Objective – Rewrite everything from the line containing "pose: elev=339.8 azim=191.6" down to the line containing "Dot at: (72, 263)" in the records, replacing "dist" with "distance" and keeping all else the same; leave out the pictures.

Records for this task –
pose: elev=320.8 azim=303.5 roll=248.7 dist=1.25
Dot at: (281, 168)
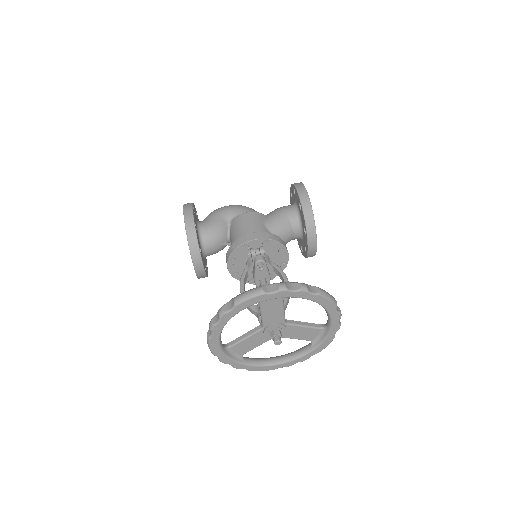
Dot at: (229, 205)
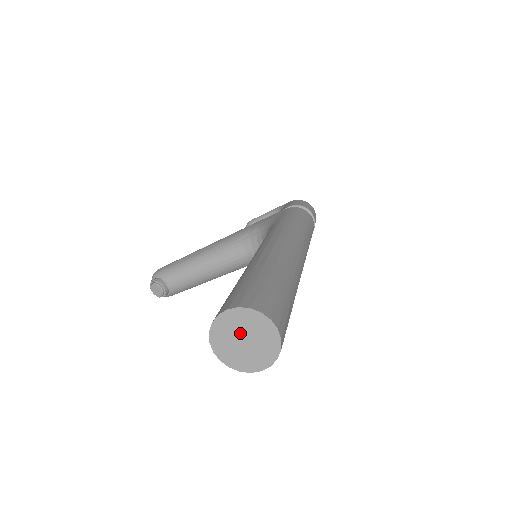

--

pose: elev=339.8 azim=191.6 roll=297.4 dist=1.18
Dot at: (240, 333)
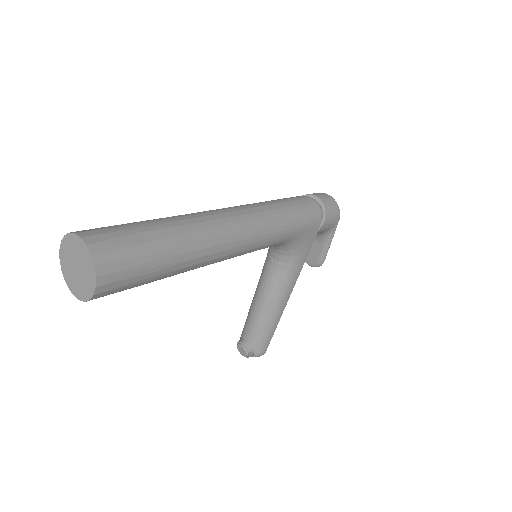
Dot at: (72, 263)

Response below –
pose: elev=339.8 azim=191.6 roll=297.4 distance=1.18
Dot at: (240, 333)
Dot at: (72, 263)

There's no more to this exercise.